Problem: Write out the rows below word for word, from the very first line through the line containing "family: Columbidae", including both of those lines.

The records:
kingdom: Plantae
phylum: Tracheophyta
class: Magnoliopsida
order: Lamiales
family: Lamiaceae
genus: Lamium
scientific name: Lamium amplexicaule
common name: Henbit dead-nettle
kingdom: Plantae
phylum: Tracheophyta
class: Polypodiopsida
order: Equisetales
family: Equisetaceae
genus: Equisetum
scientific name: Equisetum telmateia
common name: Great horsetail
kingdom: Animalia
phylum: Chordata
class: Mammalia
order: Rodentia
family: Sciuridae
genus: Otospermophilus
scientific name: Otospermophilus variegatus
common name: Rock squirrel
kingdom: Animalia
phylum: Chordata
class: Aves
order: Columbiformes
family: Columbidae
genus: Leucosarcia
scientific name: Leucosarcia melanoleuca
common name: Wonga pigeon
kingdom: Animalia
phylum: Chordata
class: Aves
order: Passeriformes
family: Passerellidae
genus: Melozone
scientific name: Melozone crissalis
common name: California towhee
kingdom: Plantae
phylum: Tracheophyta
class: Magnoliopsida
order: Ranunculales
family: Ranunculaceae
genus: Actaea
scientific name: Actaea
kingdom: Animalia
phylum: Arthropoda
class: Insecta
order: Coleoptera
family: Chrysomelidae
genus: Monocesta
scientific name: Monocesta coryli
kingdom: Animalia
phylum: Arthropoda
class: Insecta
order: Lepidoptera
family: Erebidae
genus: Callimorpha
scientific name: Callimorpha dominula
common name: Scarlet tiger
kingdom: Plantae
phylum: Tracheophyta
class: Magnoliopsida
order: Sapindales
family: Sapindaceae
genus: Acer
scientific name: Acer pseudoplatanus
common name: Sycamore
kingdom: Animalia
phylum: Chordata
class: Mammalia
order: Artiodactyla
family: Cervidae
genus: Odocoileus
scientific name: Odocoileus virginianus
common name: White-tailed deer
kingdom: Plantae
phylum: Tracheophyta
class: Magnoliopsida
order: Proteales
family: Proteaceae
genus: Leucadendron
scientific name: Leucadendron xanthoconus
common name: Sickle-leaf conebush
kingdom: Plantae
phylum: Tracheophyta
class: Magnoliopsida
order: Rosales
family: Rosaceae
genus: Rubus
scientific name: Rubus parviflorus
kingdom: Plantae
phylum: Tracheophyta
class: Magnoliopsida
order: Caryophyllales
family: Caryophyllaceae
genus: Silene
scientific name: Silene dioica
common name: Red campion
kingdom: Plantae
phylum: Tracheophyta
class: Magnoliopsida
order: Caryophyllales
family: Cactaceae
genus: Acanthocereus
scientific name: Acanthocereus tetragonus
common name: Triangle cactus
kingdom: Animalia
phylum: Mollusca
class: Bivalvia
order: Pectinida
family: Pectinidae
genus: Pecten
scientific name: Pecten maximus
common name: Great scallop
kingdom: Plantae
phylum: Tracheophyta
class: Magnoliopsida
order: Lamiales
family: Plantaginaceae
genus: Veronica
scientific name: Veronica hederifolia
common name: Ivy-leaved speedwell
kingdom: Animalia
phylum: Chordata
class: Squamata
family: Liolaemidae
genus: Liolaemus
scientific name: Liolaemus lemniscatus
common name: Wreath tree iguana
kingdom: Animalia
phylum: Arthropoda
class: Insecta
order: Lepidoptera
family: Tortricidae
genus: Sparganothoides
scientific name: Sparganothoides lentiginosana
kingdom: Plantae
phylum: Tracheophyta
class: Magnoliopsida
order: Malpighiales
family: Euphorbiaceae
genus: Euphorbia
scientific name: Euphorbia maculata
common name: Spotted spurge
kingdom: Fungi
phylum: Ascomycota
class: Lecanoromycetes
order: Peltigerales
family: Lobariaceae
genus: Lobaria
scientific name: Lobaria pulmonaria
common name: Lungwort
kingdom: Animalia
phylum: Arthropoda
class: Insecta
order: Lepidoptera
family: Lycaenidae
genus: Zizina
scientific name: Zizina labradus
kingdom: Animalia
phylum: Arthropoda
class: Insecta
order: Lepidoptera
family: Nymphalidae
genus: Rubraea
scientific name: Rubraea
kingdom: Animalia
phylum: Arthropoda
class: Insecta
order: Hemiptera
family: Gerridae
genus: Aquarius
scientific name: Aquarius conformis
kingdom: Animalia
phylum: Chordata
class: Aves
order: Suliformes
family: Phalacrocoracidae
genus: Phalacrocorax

Response to this task:
kingdom: Plantae
phylum: Tracheophyta
class: Magnoliopsida
order: Lamiales
family: Lamiaceae
genus: Lamium
scientific name: Lamium amplexicaule
common name: Henbit dead-nettle
kingdom: Plantae
phylum: Tracheophyta
class: Polypodiopsida
order: Equisetales
family: Equisetaceae
genus: Equisetum
scientific name: Equisetum telmateia
common name: Great horsetail
kingdom: Animalia
phylum: Chordata
class: Mammalia
order: Rodentia
family: Sciuridae
genus: Otospermophilus
scientific name: Otospermophilus variegatus
common name: Rock squirrel
kingdom: Animalia
phylum: Chordata
class: Aves
order: Columbiformes
family: Columbidae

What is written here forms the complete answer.